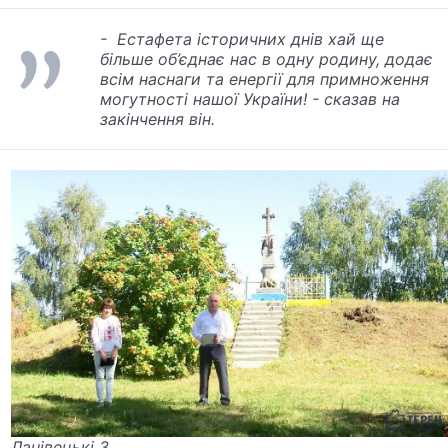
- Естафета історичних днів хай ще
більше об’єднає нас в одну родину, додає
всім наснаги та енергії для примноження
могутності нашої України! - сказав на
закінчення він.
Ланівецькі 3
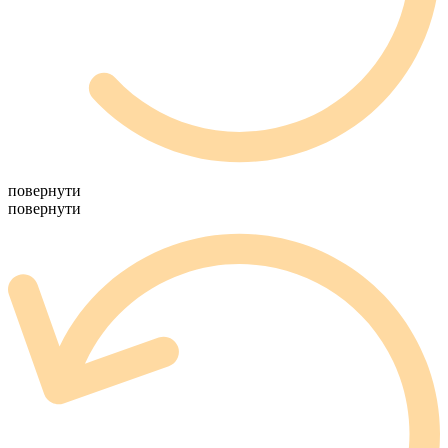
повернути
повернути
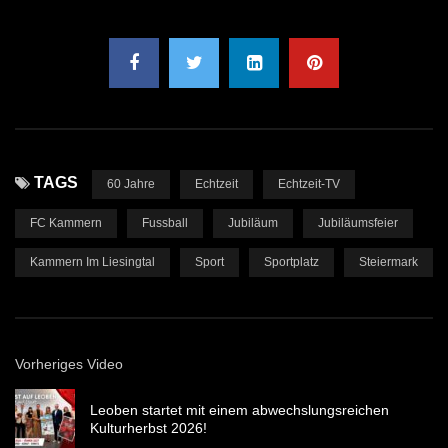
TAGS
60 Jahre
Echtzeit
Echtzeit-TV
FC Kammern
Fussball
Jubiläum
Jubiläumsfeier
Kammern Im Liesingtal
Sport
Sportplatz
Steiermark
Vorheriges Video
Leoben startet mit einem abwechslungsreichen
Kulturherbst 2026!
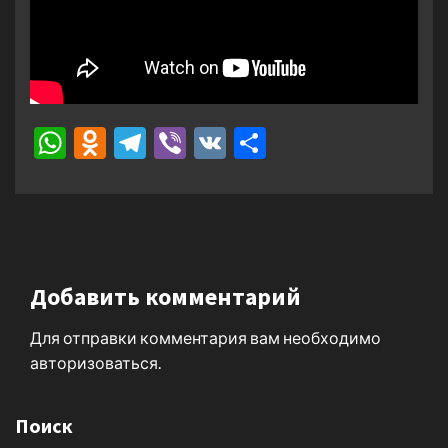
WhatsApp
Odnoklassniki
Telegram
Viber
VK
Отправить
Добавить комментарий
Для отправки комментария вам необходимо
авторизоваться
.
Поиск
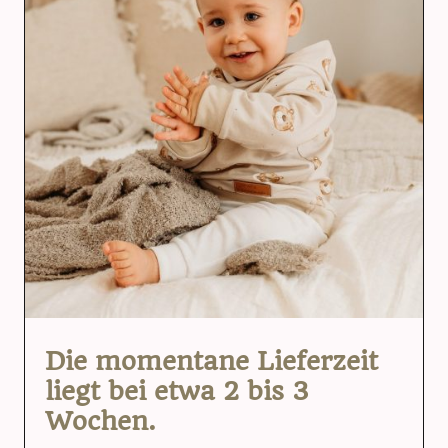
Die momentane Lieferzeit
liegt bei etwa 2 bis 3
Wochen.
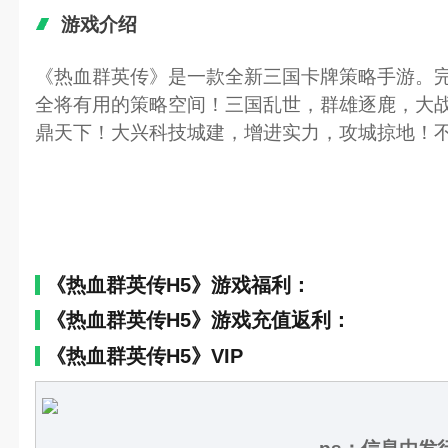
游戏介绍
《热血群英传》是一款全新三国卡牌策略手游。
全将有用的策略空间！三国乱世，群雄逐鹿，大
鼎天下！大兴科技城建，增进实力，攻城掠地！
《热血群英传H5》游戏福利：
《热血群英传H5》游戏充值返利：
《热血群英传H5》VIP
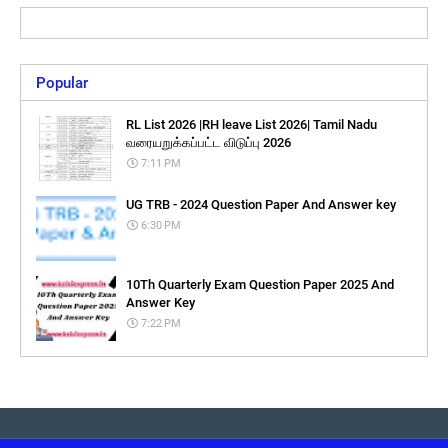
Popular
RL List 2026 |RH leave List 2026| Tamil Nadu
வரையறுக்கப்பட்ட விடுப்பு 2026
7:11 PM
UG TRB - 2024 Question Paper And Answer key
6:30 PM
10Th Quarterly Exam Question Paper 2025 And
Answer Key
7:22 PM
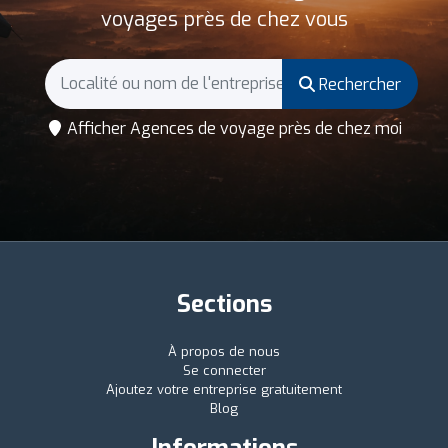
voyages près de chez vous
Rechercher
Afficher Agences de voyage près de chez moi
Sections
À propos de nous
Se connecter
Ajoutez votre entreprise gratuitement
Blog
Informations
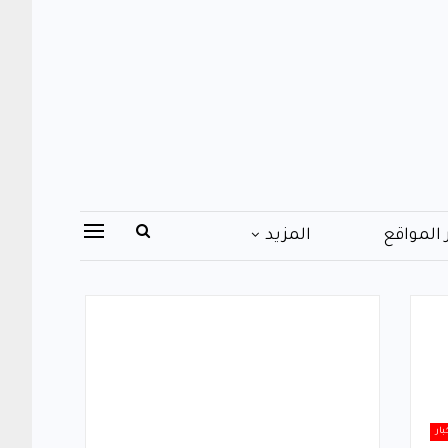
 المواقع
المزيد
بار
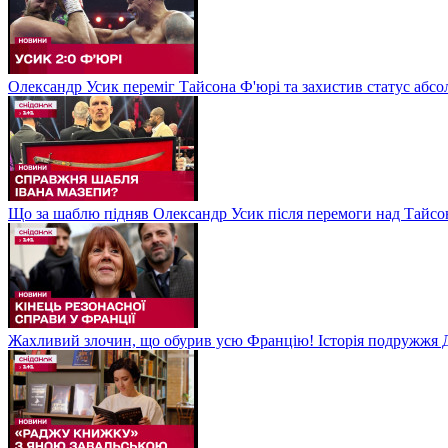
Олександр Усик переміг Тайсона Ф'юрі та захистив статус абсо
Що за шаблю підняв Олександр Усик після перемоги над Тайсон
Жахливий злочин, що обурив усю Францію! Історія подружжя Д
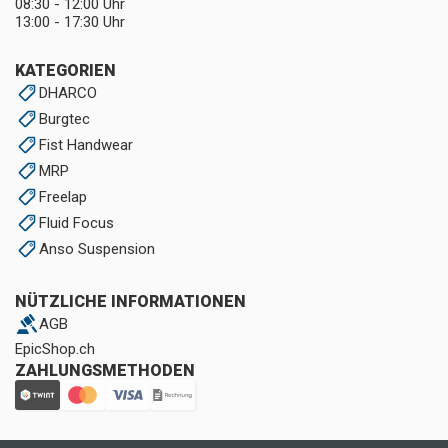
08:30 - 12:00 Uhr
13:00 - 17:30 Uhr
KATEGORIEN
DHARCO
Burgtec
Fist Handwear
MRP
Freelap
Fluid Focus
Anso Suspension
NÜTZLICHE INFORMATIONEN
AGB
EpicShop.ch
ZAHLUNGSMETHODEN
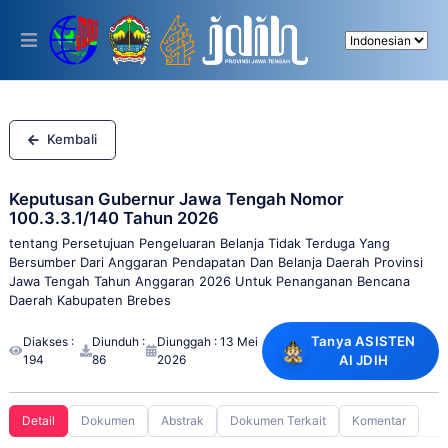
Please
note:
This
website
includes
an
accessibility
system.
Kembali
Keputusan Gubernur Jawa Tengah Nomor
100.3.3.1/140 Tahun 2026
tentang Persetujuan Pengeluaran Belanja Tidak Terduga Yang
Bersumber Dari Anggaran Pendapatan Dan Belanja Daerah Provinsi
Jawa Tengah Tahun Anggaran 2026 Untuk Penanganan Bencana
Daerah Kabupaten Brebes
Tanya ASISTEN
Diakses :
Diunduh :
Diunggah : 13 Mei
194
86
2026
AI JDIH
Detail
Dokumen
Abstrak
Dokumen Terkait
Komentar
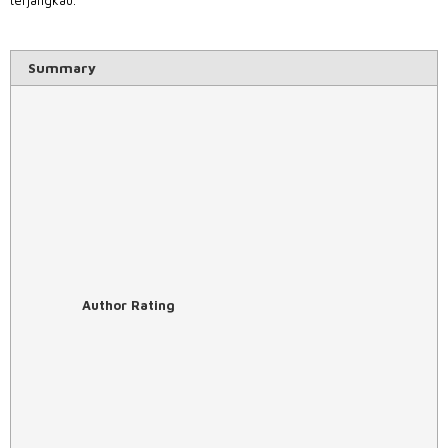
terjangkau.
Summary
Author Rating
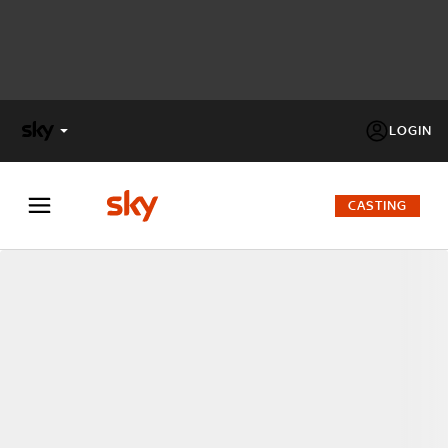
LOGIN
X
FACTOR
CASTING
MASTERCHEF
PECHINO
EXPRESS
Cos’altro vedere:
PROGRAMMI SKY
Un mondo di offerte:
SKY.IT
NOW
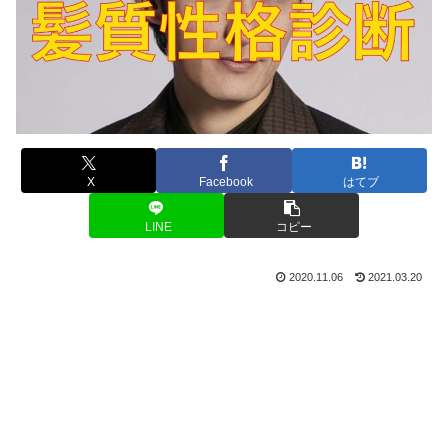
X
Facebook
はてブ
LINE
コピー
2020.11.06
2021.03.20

- - - - -

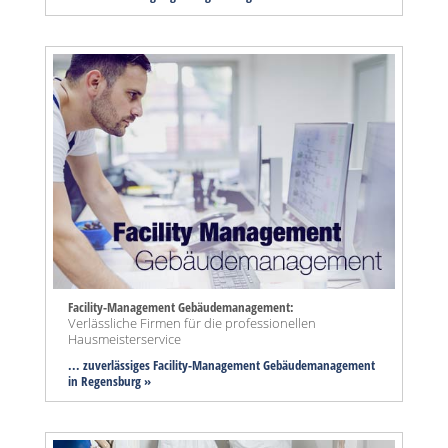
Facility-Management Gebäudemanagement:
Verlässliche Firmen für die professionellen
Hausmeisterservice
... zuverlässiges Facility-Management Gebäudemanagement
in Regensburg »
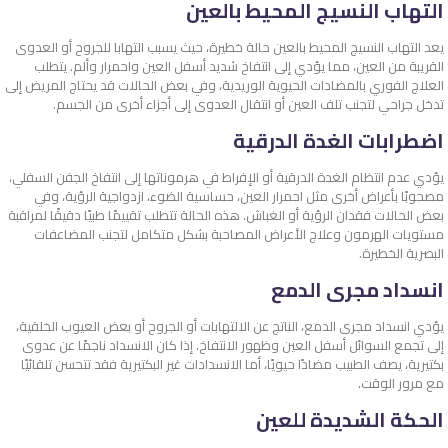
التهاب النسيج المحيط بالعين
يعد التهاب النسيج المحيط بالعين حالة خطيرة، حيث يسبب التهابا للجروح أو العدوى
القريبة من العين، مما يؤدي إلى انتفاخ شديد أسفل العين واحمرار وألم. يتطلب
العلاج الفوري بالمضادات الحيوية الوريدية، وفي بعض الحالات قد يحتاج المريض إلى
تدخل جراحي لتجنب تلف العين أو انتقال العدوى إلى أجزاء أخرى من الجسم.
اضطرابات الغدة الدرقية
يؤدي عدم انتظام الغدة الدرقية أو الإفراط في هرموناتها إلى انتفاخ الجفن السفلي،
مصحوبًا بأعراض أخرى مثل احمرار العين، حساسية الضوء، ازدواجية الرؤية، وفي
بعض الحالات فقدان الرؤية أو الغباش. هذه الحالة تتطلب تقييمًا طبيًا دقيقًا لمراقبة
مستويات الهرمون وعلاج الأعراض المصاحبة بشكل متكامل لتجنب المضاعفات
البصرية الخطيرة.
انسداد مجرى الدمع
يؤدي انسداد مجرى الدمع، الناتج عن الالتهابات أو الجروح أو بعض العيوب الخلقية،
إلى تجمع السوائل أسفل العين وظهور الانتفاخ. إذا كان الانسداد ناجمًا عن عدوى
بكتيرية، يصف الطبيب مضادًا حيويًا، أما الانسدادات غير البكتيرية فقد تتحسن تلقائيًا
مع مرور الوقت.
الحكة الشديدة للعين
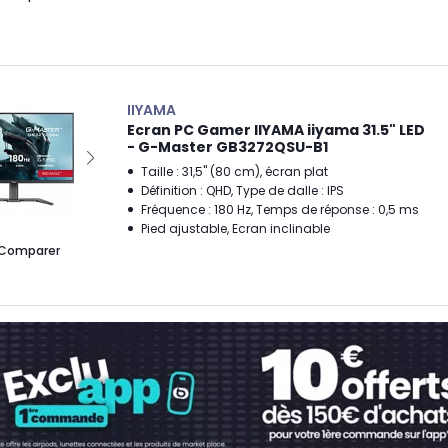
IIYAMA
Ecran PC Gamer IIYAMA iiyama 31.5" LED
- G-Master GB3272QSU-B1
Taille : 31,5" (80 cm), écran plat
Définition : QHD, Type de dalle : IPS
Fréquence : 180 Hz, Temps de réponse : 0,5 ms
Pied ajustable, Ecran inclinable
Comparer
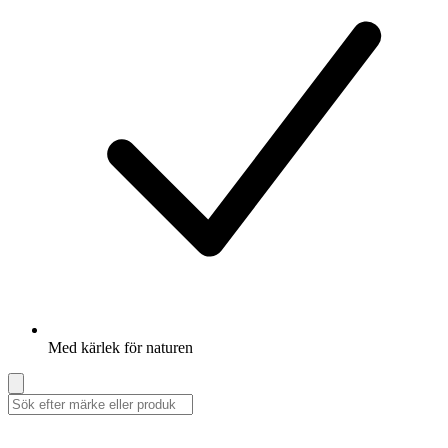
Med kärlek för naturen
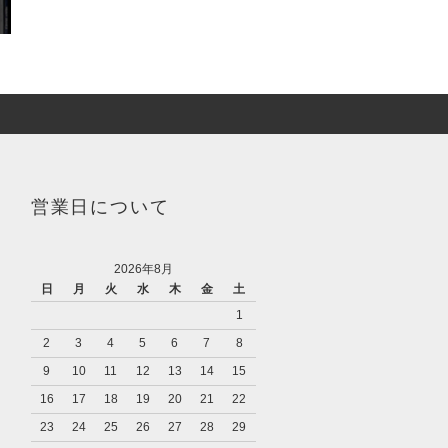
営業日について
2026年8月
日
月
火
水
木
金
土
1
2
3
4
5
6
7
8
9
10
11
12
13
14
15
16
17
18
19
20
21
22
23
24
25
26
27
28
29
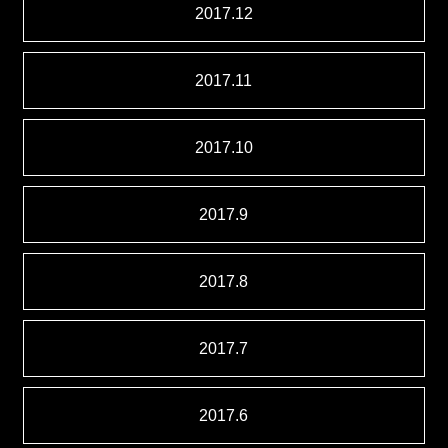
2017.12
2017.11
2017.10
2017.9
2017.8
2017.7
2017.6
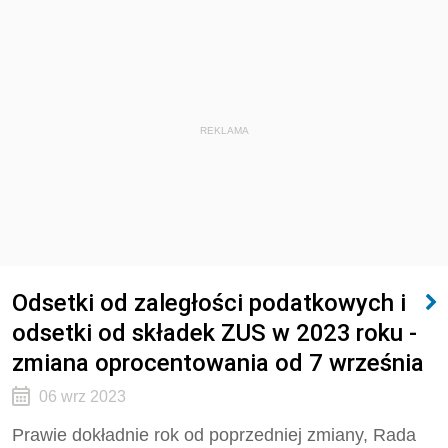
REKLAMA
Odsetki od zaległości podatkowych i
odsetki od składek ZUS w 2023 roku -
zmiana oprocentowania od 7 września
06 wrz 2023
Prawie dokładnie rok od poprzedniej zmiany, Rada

- - - - -

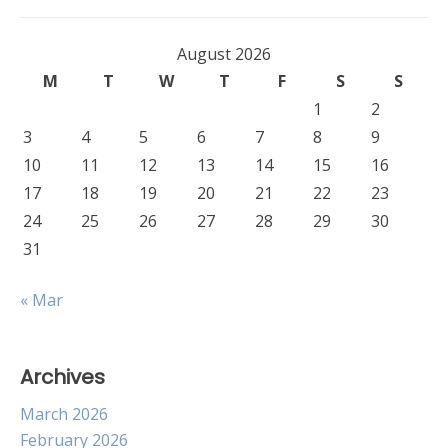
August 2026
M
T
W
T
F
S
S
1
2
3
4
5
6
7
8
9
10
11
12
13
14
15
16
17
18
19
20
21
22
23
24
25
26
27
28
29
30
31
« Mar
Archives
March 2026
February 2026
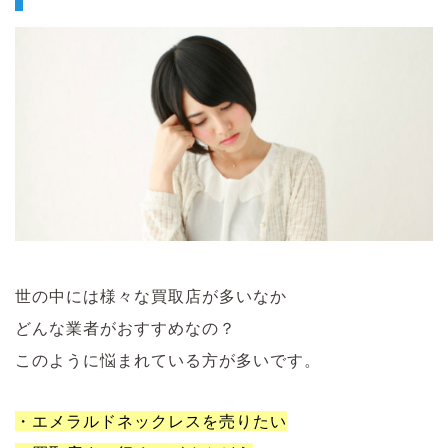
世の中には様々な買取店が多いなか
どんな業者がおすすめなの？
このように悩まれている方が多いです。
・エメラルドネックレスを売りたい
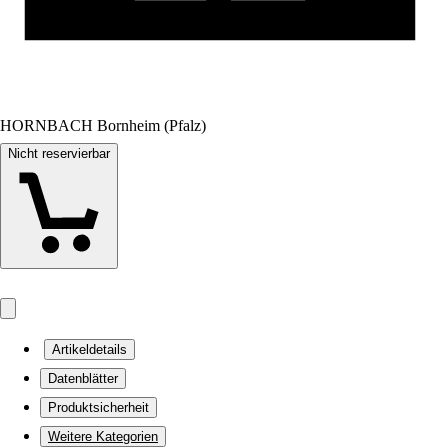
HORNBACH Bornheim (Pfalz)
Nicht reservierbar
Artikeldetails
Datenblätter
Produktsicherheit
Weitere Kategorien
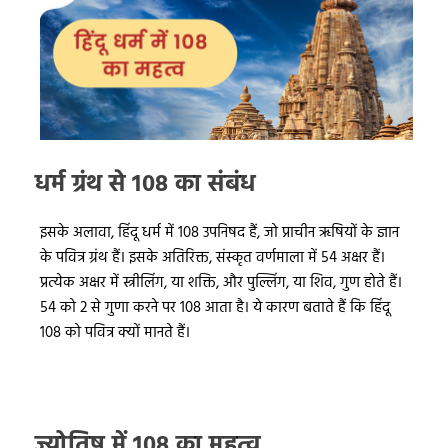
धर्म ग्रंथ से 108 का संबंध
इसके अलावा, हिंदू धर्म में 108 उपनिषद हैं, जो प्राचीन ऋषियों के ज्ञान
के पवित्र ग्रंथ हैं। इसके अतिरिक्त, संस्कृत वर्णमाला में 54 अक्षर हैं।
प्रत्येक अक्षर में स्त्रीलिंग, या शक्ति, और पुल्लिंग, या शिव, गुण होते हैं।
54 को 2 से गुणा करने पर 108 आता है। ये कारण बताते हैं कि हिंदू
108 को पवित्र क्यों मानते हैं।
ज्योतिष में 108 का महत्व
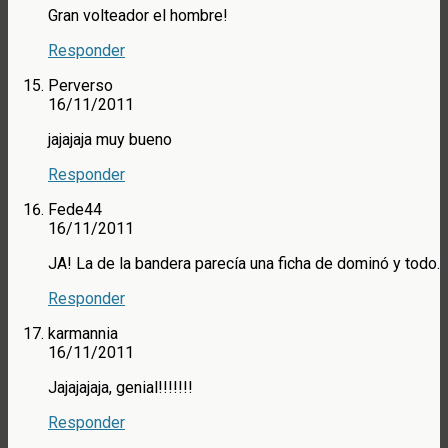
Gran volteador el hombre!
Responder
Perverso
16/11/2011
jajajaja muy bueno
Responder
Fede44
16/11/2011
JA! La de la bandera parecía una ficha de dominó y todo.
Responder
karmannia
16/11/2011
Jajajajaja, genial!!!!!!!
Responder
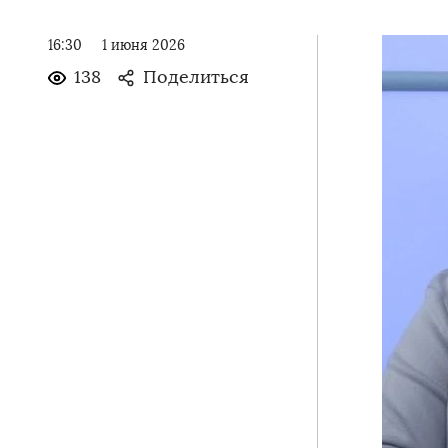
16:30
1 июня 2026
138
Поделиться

- - - - -

Exercise directions | Using the data above, output the line that has "zuverlässiges Facility-Management Gebäudemanagement", the line that has "يؤدي عدم انتظام", and whatever lines fall between, each exactly as it stands and without pictures.

Your solution |
... zuverlässiges Facility-Management Gebäudemanagement
in Regensburg »
التهاب النسيج المحيط بالعين
يعد التهاب النسيج المحيط بالعين حالة خطيرة، حيث يسبب التهابا للجروح أو العدوى
القريبة من العين، مما يؤدي إلى انتفاخ شديد أسفل العين واحمرار وألم. يتطلب
العلاج الفوري بالمضادات الحيوية الوريدية، وفي بعض الحالات قد يحتاج المريض إلى
تدخل جراحي لتجنب تلف العين أو انتقال العدوى إلى أجزاء أخرى من الجسم.
اضطرابات الغدة الدرقية
يؤدي عدم انتظام الغدة الدرقية أو الإفراط في هرموناتها إلى انتفاخ الجفن السفلي،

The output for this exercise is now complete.